India's crypto transaction volume has reached a scale that regulators can no longer ignore. Between June 2024 and June 2025, the country saw crypto inflows worth nearly $340 billion, according to the OECD's Asia Capital Markets Report 2026, which sourced its data from Chainalysis blockchain analytics. That sum equals roughly 9% of India's nominal GDP, making India Asia's largest market by absolute inflows despite aggressive taxation and a regulatory void that persists to this day.
Those inflows track crypto received by blockchain addresses geolocated to India. The figure includes domestic trading, wallet transfers, payments, and decentralized-finance activity. It does not represent foreign capital entering the country through official channels. Yet even as a measure of domestic user activity alone, the scale is striking. India has over 107 million crypto users operating under a 30% income tax on virtual digital asset gains and a 1% tax-deducted-at-source requirement on most transactions.
The regulation lag
India has no formal crypto legislation. Parliament has scheduled discussions with the Reserve Bank of India for July 2, 2026, to begin drafting one. The OECD flagged the regulatory absence as a macroeconomic risk and a compliance problem for international frameworks like the Financial Action Task Force standards and G20 commitments. When transaction volume reaches a scale comparable to bond-market flows, clarity on investor protection, custody, stablecoin treatment, and systemic safeguards moves from nice-to-have to urgent.

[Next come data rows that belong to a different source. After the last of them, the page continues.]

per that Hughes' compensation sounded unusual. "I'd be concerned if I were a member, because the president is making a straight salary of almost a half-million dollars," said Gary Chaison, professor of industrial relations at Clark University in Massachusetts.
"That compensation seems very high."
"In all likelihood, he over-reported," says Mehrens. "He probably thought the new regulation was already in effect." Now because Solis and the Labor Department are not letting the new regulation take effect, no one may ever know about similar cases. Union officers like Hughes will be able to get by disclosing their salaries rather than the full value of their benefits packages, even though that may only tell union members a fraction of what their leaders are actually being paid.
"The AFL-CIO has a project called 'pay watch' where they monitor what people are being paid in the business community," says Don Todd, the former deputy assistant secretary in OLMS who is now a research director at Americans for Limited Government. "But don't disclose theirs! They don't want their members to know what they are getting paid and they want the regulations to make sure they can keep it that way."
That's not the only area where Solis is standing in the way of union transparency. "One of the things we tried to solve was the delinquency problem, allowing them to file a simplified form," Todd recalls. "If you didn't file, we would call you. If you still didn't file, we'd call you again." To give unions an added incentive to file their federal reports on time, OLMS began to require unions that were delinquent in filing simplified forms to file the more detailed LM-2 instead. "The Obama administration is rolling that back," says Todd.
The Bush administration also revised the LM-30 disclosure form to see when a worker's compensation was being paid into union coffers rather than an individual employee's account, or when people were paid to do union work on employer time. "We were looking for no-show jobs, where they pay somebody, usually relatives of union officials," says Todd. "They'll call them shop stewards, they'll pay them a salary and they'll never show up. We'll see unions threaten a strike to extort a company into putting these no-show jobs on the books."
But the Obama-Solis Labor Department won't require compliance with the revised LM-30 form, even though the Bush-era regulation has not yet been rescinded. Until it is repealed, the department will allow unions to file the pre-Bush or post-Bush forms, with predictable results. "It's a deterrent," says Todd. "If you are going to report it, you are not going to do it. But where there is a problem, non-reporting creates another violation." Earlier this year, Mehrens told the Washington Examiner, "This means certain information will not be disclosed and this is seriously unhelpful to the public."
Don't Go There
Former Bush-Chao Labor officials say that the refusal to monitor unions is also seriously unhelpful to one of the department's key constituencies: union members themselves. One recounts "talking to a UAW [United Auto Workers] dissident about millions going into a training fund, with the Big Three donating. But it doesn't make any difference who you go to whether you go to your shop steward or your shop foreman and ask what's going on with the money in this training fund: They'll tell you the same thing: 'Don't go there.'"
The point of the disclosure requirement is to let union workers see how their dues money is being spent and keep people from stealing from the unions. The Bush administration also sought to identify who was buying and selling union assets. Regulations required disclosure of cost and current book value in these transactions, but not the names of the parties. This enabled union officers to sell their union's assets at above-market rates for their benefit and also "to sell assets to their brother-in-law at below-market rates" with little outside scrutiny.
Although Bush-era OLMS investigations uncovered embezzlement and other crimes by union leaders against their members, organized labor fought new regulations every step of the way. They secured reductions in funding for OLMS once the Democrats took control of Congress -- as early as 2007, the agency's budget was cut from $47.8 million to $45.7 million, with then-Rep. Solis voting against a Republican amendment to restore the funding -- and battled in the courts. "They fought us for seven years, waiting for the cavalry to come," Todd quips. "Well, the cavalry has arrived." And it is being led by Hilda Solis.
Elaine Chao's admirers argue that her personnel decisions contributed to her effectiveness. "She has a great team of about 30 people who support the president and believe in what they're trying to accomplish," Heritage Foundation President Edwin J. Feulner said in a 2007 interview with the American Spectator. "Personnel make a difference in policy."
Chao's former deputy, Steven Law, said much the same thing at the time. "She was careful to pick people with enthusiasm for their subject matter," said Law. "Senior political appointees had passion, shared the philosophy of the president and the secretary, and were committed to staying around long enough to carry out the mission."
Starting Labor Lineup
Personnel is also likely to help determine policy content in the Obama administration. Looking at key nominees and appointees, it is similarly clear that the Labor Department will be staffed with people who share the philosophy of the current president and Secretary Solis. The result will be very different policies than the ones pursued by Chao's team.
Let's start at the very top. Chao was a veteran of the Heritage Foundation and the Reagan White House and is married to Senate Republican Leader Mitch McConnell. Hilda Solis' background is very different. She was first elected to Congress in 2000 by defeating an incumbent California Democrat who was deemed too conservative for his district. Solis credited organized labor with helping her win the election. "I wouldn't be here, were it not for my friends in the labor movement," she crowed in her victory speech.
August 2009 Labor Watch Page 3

The taxation regime already discourages formal adoption. A 30% levy on gains combined with regulatory uncertainty has pushed much activity into informal channels or abroad. Investors face tax bills without clear rules on what qualifies as income, how losses offset gains, or whether transfers between personal wallets trigger tax events.
Perspective in Asia
India's absolute inflows outpaced South Korea, but the regional picture shifts when adjusted for GDP. Vietnam's crypto inflows equal roughly 50% of its GDP, Cambodia's about 28%, and Pakistan's around 26%. India ranks fourth in that measure. The distinction matters because it shows relative economic weight. India's large crypto economy reflects both user base size and a younger, digital-native population willing to transact in crypto despite friction.
Parliament's July meeting is the first formal step toward a legal framework. Until then, India's crypto market operates in the gaps between tax code, banking regulation, and RBI oversight. That gap has not prevented scale. It has, however, prevented the policy clarity needed to assess whether $340 billion in annual inflows poses systemic risk, where consumer protection ends, and how regulators should respond to cross-border flows and stablecoin use.
The newsroom will track Parliament's July discussions and any guidance the RBI releases ahead of or after that meeting.